Met een (Distributed) Denial-of-Service-aanval (DDoS-aanval) wordt de capaciteit van onlinediensten of de ondersteunende servers en netwerkapparatuur aangevallen. Het resultaat van deze aanval is dat diensten slecht of helemaal niet meer bereikbaar zijn voor medewerkers of klanten. Dit kan leiden tot (imago)schade. Het vormt een reële dreiging voor alle organisaties met onlinedienstverlening, zoals websites, waarvan de continuïteit van belang is.

Hoe werkt DDoS?

In de praktijk krijgt de getroffen server tijdens een DDoS-aanval enorm veel verzoeken vanaf meerdere computers tegelijk te verwerken. Daardoor wordt het verkeer van en naar de website geblokkeerd en kan zelfs de server van de dienst crashen (plat gaan). 

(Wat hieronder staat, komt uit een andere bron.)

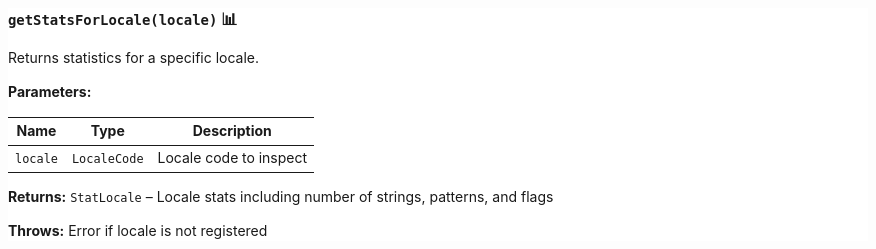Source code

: ### `getStatsForLocale(locale)` 📊

Returns statistics for a specific locale.

**Parameters:**

| Name     | Type         | Description            |
| -------- | ------------ | ---------------------- |
| `locale` | `LocaleCode` | Locale code to inspect |

**Returns:** `StatLocale` – Locale stats including number of strings, patterns, and flags

**Throws:** Error if locale is not registered
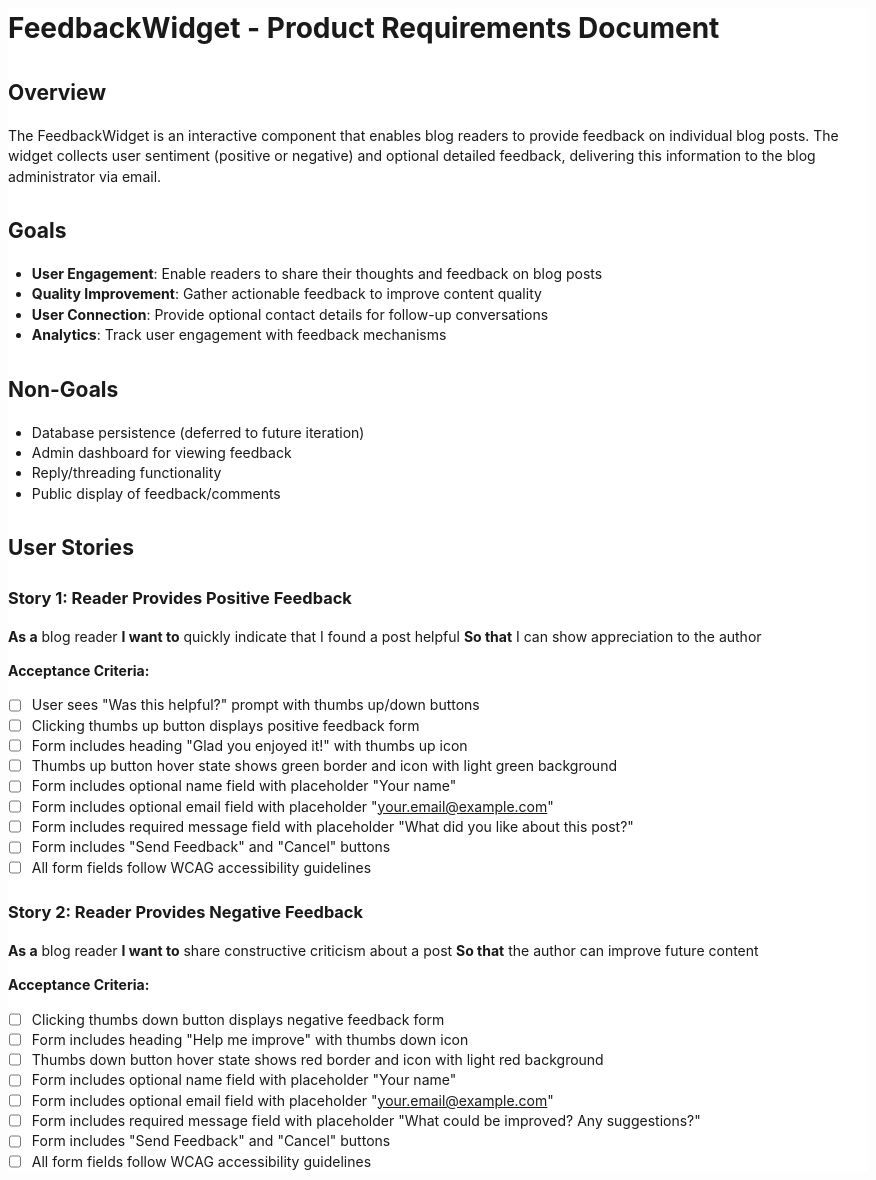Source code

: # FeedbackWidget - Product Requirements Document

## Overview

The FeedbackWidget is an interactive component that enables blog readers to provide feedback on individual blog posts. The widget collects user sentiment (positive or negative) and optional detailed feedback, delivering this information to the blog administrator via email.

## Goals

- **User Engagement**: Enable readers to share their thoughts and feedback on blog posts
- **Quality Improvement**: Gather actionable feedback to improve content quality
- **User Connection**: Provide optional contact details for follow-up conversations
- **Analytics**: Track user engagement with feedback mechanisms

## Non-Goals

- Database persistence (deferred to future iteration)
- Admin dashboard for viewing feedback
- Reply/threading functionality
- Public display of feedback/comments

## User Stories

### Story 1: Reader Provides Positive Feedback
**As a** blog reader
**I want to** quickly indicate that I found a post helpful
**So that** I can show appreciation to the author

**Acceptance Criteria:**
- [ ] User sees "Was this helpful?" prompt with thumbs up/down buttons
- [ ] Clicking thumbs up button displays positive feedback form
- [ ] Form includes heading "Glad you enjoyed it!" with thumbs up icon
- [ ] Thumbs up button hover state shows green border and icon with light green background
- [ ] Form includes optional name field with placeholder "Your name"
- [ ] Form includes optional email field with placeholder "your.email@example.com"
- [ ] Form includes required message field with placeholder "What did you like about this post?"
- [ ] Form includes "Send Feedback" and "Cancel" buttons
- [ ] All form fields follow WCAG accessibility guidelines

### Story 2: Reader Provides Negative Feedback
**As a** blog reader
**I want to** share constructive criticism about a post
**So that** the author can improve future content

**Acceptance Criteria:**
- [ ] Clicking thumbs down button displays negative feedback form
- [ ] Form includes heading "Help me improve" with thumbs down icon
- [ ] Thumbs down button hover state shows red border and icon with light red background
- [ ] Form includes optional name field with placeholder "Your name"
- [ ] Form includes optional email field with placeholder "your.email@example.com"
- [ ] Form includes required message field with placeholder "What could be improved? Any suggestions?"
- [ ] Form includes "Send Feedback" and "Cancel" buttons
- [ ] All form fields follow WCAG accessibility guidelines
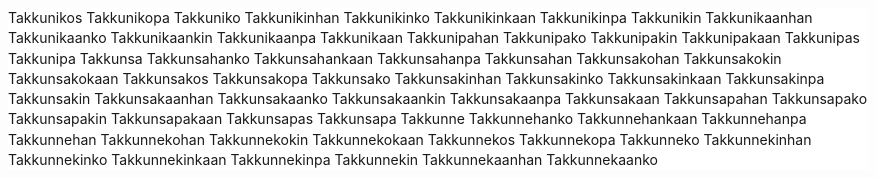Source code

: Takkunikos
Takkunikopa
Takkuniko
Takkunikinhan
Takkunikinko
Takkunikinkaan
Takkunikinpa
Takkunikin
Takkunikaanhan
Takkunikaanko
Takkunikaankin
Takkunikaanpa
Takkunikaan
Takkunipahan
Takkunipako
Takkunipakin
Takkunipakaan
Takkunipas
Takkunipa
Takkunsa
Takkunsahanko
Takkunsahankaan
Takkunsahanpa
Takkunsahan
Takkunsakohan
Takkunsakokin
Takkunsakokaan
Takkunsakos
Takkunsakopa
Takkunsako
Takkunsakinhan
Takkunsakinko
Takkunsakinkaan
Takkunsakinpa
Takkunsakin
Takkunsakaanhan
Takkunsakaanko
Takkunsakaankin
Takkunsakaanpa
Takkunsakaan
Takkunsapahan
Takkunsapako
Takkunsapakin
Takkunsapakaan
Takkunsapas
Takkunsapa
Takkunne
Takkunnehanko
Takkunnehankaan
Takkunnehanpa
Takkunnehan
Takkunnekohan
Takkunnekokin
Takkunnekokaan
Takkunnekos
Takkunnekopa
Takkunneko
Takkunnekinhan
Takkunnekinko
Takkunnekinkaan
Takkunnekinpa
Takkunnekin
Takkunnekaanhan
Takkunnekaanko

Normaal netwerkverkeer verloopt gestaag en ordelijk. Stel dat er enorm veel data tegelijk worden gestuurd en opgevraagd in hele korte tijd, dan komt het netwerkverkeer tot stilstand. Pas als het netwerkverkeer wordt omgeleid kan de normale gang van zaken hervat worden.

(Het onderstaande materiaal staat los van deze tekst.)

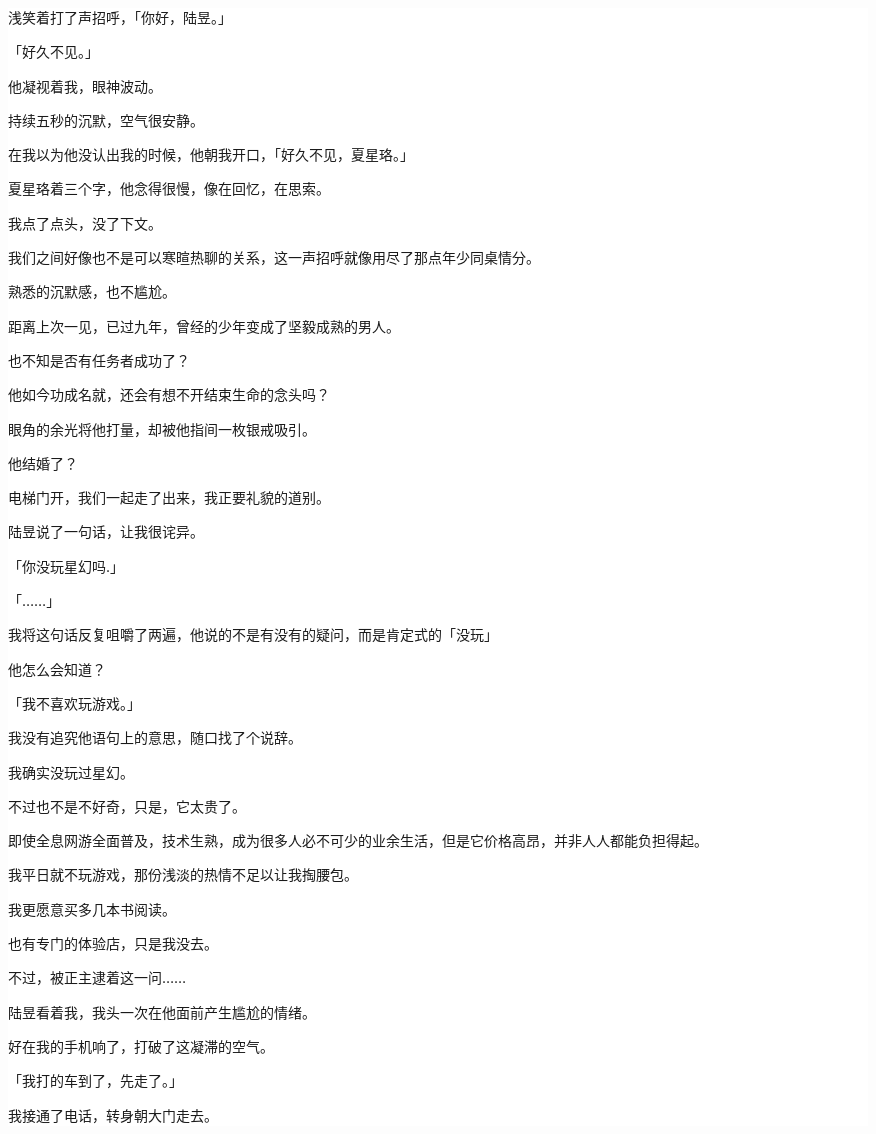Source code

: 浅笑着打了声招呼，「你好，陆昱。」

「好久不见。」

他凝视着我，眼神波动。

持续五秒的沉默，空气很安静。

在我以为他没认出我的时候，他朝我开口，「好久不见，夏星珞。」

夏星珞着三个字，他念得很慢，像在回忆，在思索。

我点了点头，没了下文。

我们之间好像也不是可以寒暄热聊的关系，这一声招呼就像用尽了那点年少同桌情分。

熟悉的沉默感，也不尴尬。

距离上次一见，已过九年，曾经的少年变成了坚毅成熟的男人。

也不知是否有任务者成功了？

他如今功成名就，还会有想不开结束生命的念头吗？

眼角的余光将他打量，却被他指间一枚银戒吸引。

他结婚了？

电梯门开，我们一起走了出来，我正要礼貌的道别。

陆昱说了一句话，让我很诧异。

「你没玩星幻吗.」

「……」

我将这句话反复咀嚼了两遍，他说的不是有没有的疑问，而是肯定式的「没玩」

他怎么会知道？

「我不喜欢玩游戏。」

我没有追究他语句上的意思，随口找了个说辞。

我确实没玩过星幻。

不过也不是不好奇，只是，它太贵了。

即使全息网游全面普及，技术生熟，成为很多人必不可少的业余生活，但是它价格高昂，并非人人都能负担得起。

我平日就不玩游戏，那份浅淡的热情不足以让我掏腰包。

我更愿意买多几本书阅读。

也有专门的体验店，只是我没去。

不过，被正主逮着这一问……

陆昱看着我，我头一次在他面前产生尴尬的情绪。

好在我的手机响了，打破了这凝滞的空气。

「我打的车到了，先走了。」

我接通了电话，转身朝大门走去。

Vaak wordt bij een DDoS-aanval een zogenoemd 'botnet' gebruikt. Een botnet is een groep op afstand bestuurbare computers, die via (stiekem geïnstalleerde) malware een lawine aan serververzoeken kan doen. Overigens kan ook een teveel aan legitiem netwerkverkeer piekmomenten veroorzaken met hetzelfde gevolg als een DDoS. Zo kunnen nieuwssites geblokkeerd raken tijdens een grote ramp, omdat mensen allemaal tegelijk de informatie opvragen.

Maatregelen

Het NCSC adviseert om zowel technische als organisatorische maatregelen te treffen om organisaties te beschermen tegen de verschillende vormen van (D)DoS-aanvallen. Maak een overzicht van je ICT-infrastructuur. Voor onderdelen binnen je eigen beheer kun je technische maatregelen treffen. Voor overige onderdelen kun je afspraken maken met de desbetreffende externe leverancier. Daarnaast is het belangrijk om je organisatie voor te bereiden op een aanval door middel van een duidelijk respons- en communicatiestrategie.